It’s unfortunate that the art of conversation is being lost during this age of digital anonymity. Of this art, one brush stroke stands out to me above the rest as being more sorely missed. When talking to any one, it is astounding the power of a good question.
In my apologetics class, there is a day where the student can only ask questions, and never provide answers. For every statement they make, they loose a point. It is possible to fail this day. I can ask questions and answer, but my students can only ask questions.
It is a hard and difficult day for two reasons: 1) They cannot ask one word questions, i.e. What? Why? And?, and 2) they’re not entirely sure how to ask good questions.
I think this is a recurring problem in our society for several reasons.
- Asking questions comes across as being ignorant on a subject, and in this informational age, if you don’t know something, you are seen as out of touch, and worse, uninformed.
- Questions provide a person the opportunity to be humble, an admittance that one does not know a thing. This humility is countercultural for us, though not as Christians, and is seen as weakness.
- Being teachable and having a desire to learn is uncommon. More often then not, more people want to know what is right and what to do that is right. Asking “Why” is not as acceptable as it once was (was it, though?) because it is seen as questioning authority or being judgmental.
- Asking questions reveals what you consider to be important. You ask what you want to know about, what you care about, what matters to you. Asking a question is revealing. It’s a little scary. The phrase, “there’s no such thing as a bad question,” is a lie. Yes there are. There are plenty of bad questions. But sometimes, we only know how to ask bad questions because we’re not thinking of how to ask good ones.
There are other reasons, but I think this is sufficient.
What would constitute as a good question then?
“How was your day” is a great opener.

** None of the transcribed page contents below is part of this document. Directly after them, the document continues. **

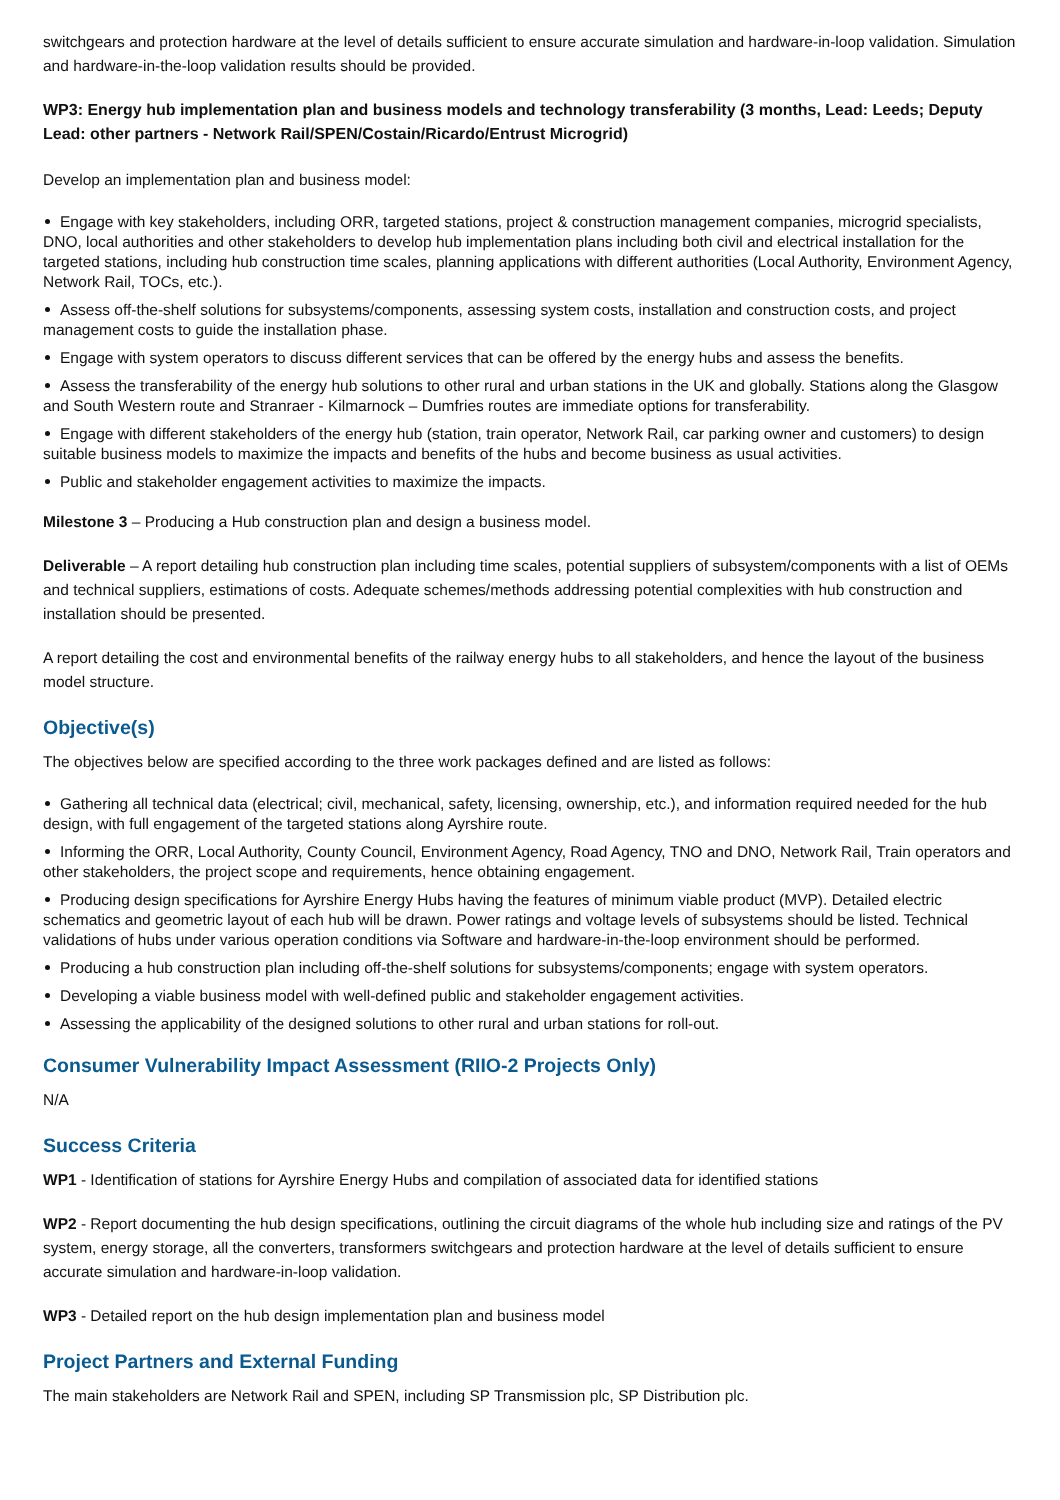switchgears and protection hardware at the level of details sufficient to ensure accurate simulation and hardware-in-loop validation. Simulation and hardware-in-the-loop validation results should be provided.
WP3: Energy hub implementation plan and business models and technology transferability (3 months, Lead: Leeds; Deputy Lead: other partners - Network Rail/SPEN/Costain/Ricardo/Entrust Microgrid)
Develop an implementation plan and business model:
Engage with key stakeholders, including ORR, targeted stations, project & construction management companies, microgrid specialists, DNO, local authorities and other stakeholders to develop hub implementation plans including both civil and electrical installation for the targeted stations, including hub construction time scales, planning applications with different authorities (Local Authority, Environment Agency, Network Rail, TOCs, etc.).
Assess off-the-shelf solutions for subsystems/components, assessing system costs, installation and construction costs, and project management costs to guide the installation phase.
Engage with system operators to discuss different services that can be offered by the energy hubs and assess the benefits.
Assess the transferability of the energy hub solutions to other rural and urban stations in the UK and globally. Stations along the Glasgow and South Western route and Stranraer - Kilmarnock – Dumfries routes are immediate options for transferability.
Engage with different stakeholders of the energy hub (station, train operator, Network Rail, car parking owner and customers) to design suitable business models to maximize the impacts and benefits of the hubs and become business as usual activities.
Public and stakeholder engagement activities to maximize the impacts.
Milestone 3 – Producing a Hub construction plan and design a business model.
Deliverable – A report detailing hub construction plan including time scales, potential suppliers of subsystem/components with a list of OEMs and technical suppliers, estimations of costs. Adequate schemes/methods addressing potential complexities with hub construction and installation should be presented.
A report detailing the cost and environmental benefits of the railway energy hubs to all stakeholders, and hence the layout of the business model structure.
Objective(s)
The objectives below are specified according to the three work packages defined and are listed as follows:
Gathering all technical data (electrical; civil, mechanical, safety, licensing, ownership, etc.), and information required needed for the hub design, with full engagement of the targeted stations along Ayrshire route.
Informing the ORR, Local Authority, County Council, Environment Agency, Road Agency, TNO and DNO, Network Rail, Train operators and other stakeholders, the project scope and requirements, hence obtaining engagement.
Producing design specifications for Ayrshire Energy Hubs having the features of minimum viable product (MVP). Detailed electric schematics and geometric layout of each hub will be drawn. Power ratings and voltage levels of subsystems should be listed. Technical validations of hubs under various operation conditions via Software and hardware-in-the-loop environment should be performed.
Producing a hub construction plan including off-the-shelf solutions for subsystems/components; engage with system operators.
Developing a viable business model with well-defined public and stakeholder engagement activities.
Assessing the applicability of the designed solutions to other rural and urban stations for roll-out.
Consumer Vulnerability Impact Assessment (RIIO-2 Projects Only)
N/A
Success Criteria
WP1 - Identification of stations for Ayrshire Energy Hubs and compilation of associated data for identified stations
WP2 - Report documenting the hub design specifications, outlining the circuit diagrams of the whole hub including size and ratings of the PV system, energy storage, all the converters, transformers switchgears and protection hardware at the level of details sufficient to ensure accurate simulation and hardware-in-loop validation.
WP3 - Detailed report on the hub design implementation plan and business model
Project Partners and External Funding
The main stakeholders are Network Rail and SPEN, including SP Transmission plc, SP Distribution plc.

However, after the person responds with “good,” “fine,” “ok,” this is where you have an opportunity for a good question: “what made your day good/fine/ok?” Now, you are asking for a reason to an answer, you are taking the first plunge into the dark waters of conversation – an act that is so foreign to some that they may very well sigh and think for a moment, a moment of honest reflection! And as you listen, you may very well have an opportunity to respond, to provide them with a chance to ask you a question.
This is the art of conversation: a dance of words where you must pay attention to what is said and not said, of tone, body language, emotion, fluctuation, and other things that ultimately boils down to one idea: love your neighbor as yourself.

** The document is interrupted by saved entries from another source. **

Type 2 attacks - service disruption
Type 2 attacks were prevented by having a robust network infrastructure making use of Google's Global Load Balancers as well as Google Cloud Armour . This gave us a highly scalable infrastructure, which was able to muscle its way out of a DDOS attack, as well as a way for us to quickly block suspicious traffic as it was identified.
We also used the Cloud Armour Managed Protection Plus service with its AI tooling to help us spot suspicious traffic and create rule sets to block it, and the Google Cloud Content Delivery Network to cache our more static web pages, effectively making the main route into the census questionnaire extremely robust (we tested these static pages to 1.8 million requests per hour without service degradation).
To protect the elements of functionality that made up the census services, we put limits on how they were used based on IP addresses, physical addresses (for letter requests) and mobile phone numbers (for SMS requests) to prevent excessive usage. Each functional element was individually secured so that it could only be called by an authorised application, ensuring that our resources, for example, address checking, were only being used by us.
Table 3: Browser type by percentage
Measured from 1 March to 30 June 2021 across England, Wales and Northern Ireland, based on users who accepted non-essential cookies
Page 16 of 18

Do you listen to ask good questions? If not, you’re not fully loving your neighbor.
Good questions reveal who you love. Jesus asked good questions – and his love is the greatest the word has ever known. Let us reflect that same compassion by paying attention to those around us and asking questions that reveal our love for God and our neighbor.
Who knows? A persons conversion could all be attributed to you asking “How are you today?”